Ils prétendent faussement que le président actuel a récemment nommé une rue “Ratko Mladić Boulevard” en utilisant des photos montrant Vučić affichant un panneau de rue avec ce nom. Le tweet suivant est un exemple typique:

Ratko Mladic vient d'être condamné à la réclusion à perpétuité pour génocide et crimes contre l'humanité. Le président de la Serbie “européenne” a donné son nom à une rue.

Les photos ne sont pas un montage, mais elles sont présentées hors contexte, rendant l'affirmation dans l'ensemble fausse. La “plaque” n'est pas métallique, mais il s'agit d'une affiche collée avec du ruban adhésif. En réalité, aucune rue ne porte le nom du tristement célèbre Mladić.

Le 26 mai 2007, M. Vučić, Secrétaire général du Parti radical serbe [5] (SRS) [fr], ultra-nationaliste d'extrême droite, a participé à une manifestation contre le changement de nom d'une rue de Belgrade faisant suite à l'assassinat du Premier ministre libéral serbe Zoran Đinđić [fr] en 2003 qui avait entamé une coopération avec le Tribunal pénal international des Nations Unies pour l'ex-Yougoslavie [6] (TPIY) [fr]. Cette coopération avait conduit à l'extradition de l'ex-Président Slobodan Milošević [7] [fr], principal soutien de Ratko Mladić.

Lors de la manifestation, les nationalistes serbes se sont affrontés aux libéraux qui soutenaient le nouveau nom. Les nationalistes portaient des banderoles et des affiches soutenant Mladić, en cavale à l'époque.

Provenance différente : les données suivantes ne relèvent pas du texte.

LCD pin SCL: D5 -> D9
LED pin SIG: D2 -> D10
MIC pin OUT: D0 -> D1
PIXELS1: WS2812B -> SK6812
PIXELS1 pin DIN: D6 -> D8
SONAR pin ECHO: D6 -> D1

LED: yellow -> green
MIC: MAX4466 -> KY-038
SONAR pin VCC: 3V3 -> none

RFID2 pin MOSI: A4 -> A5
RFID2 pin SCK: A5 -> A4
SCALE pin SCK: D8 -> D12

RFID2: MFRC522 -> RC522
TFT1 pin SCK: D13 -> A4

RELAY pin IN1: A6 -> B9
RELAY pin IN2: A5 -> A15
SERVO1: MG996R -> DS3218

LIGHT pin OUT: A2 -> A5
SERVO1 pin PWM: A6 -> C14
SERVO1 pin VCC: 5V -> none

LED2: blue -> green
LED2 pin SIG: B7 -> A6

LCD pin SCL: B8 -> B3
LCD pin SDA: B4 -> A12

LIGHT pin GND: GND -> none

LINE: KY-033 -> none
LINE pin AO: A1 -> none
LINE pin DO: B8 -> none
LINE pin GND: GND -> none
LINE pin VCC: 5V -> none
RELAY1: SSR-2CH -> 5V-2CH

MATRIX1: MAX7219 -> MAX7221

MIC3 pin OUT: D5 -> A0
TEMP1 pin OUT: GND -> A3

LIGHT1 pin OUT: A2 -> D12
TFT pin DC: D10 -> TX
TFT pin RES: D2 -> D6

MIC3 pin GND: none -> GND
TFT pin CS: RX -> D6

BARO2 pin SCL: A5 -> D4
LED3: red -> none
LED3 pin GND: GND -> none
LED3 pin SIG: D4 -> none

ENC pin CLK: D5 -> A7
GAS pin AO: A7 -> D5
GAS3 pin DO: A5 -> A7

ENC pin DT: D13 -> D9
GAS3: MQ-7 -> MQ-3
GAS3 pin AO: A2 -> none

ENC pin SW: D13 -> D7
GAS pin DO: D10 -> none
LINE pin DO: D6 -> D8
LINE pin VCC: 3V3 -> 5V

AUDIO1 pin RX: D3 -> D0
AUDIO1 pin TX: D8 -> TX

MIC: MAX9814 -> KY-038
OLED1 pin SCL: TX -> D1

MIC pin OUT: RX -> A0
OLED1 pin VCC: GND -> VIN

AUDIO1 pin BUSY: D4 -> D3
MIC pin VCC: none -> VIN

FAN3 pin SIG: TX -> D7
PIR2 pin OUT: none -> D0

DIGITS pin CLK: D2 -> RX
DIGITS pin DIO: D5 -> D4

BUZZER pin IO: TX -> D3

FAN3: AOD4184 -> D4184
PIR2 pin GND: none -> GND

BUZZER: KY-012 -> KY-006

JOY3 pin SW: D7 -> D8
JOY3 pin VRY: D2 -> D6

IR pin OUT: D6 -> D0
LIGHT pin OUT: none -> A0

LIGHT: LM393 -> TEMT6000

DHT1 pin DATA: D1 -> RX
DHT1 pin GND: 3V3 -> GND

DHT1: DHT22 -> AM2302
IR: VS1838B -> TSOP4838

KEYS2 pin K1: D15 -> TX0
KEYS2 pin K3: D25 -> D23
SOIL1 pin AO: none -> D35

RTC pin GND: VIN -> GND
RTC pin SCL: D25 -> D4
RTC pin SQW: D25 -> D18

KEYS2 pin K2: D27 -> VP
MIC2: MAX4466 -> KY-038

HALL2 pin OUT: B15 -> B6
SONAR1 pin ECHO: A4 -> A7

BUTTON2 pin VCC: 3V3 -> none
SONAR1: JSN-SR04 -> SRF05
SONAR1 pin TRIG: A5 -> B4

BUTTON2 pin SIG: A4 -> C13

En tant que membre du SRS, Vučić a été ministre [8] de l'Information du régime Milošević de 1998 à 2000. En 2008, quand l'aile pro-Union européenne s'est séparée du Parti radical pour former le Parti progressiste serbe [9] [fr], Vučić les a rejoints.

En 2014, Vučić devenu Premier ministre, le site de vérification des faits serbe Truth-o-meter [10] a présenté les images archivées suivantes de 2007 dans le cadre de leur action de rappel des faits.

Pendant qu'il était au pouvoir, Vučić a modéré sa rhétorique nationaliste, essayant de se construire une image de politicien pro-européen, et s'est montré désireux de réconciliation avec les pays voisins. En 2015, il a effectué deux visites [11] dans la ville bosniaque de Srebrenica, site du massacre génocidaire [12] [fr] perpétré en 1995 par les forces serbes de Bosnie commandées par Mladić. Tout en rendant hommage aux victimes et en condamnant l'acte comme “un crime terrible”, Vučić a néanmoins maintenu la ligne officielle qui refuse l'utilisation du mot génocide concernant Srebrenica, malgré les verdicts du TPIY.

Sa déclaration après le verdict du TPIY dans le cas de Mladić n'a pas été un soutien ouvert au criminel de guerre. Tout en affirmant que personne d'autre que les Serbes ne se souciait des victimes serbes des guerres des années 1990, il a déclaré qu'au lieu de rester plongés dans le passé, “nous devons aller de l'avant pour construire l'avenir où vivront nos enfants … Nous ne devons pas nous étouffer avec les larmes du passé, mais nous tremper dans la sueur des efforts pour créer un avenir commun. “

Les images et les photos des manifestations de 2007 sont maintenant utilisées par diverses voix critiques pour dénoncer l'hypocrisie supposée de Vučić, au moins de deux côtés. Les opposants au nationalisme serbe les utilisent pour le présenter comme un radical camouflé, tandis que certains nationalistes serbes parmi les plus extrémistes critiquent son attitude, la jugeant trop passive.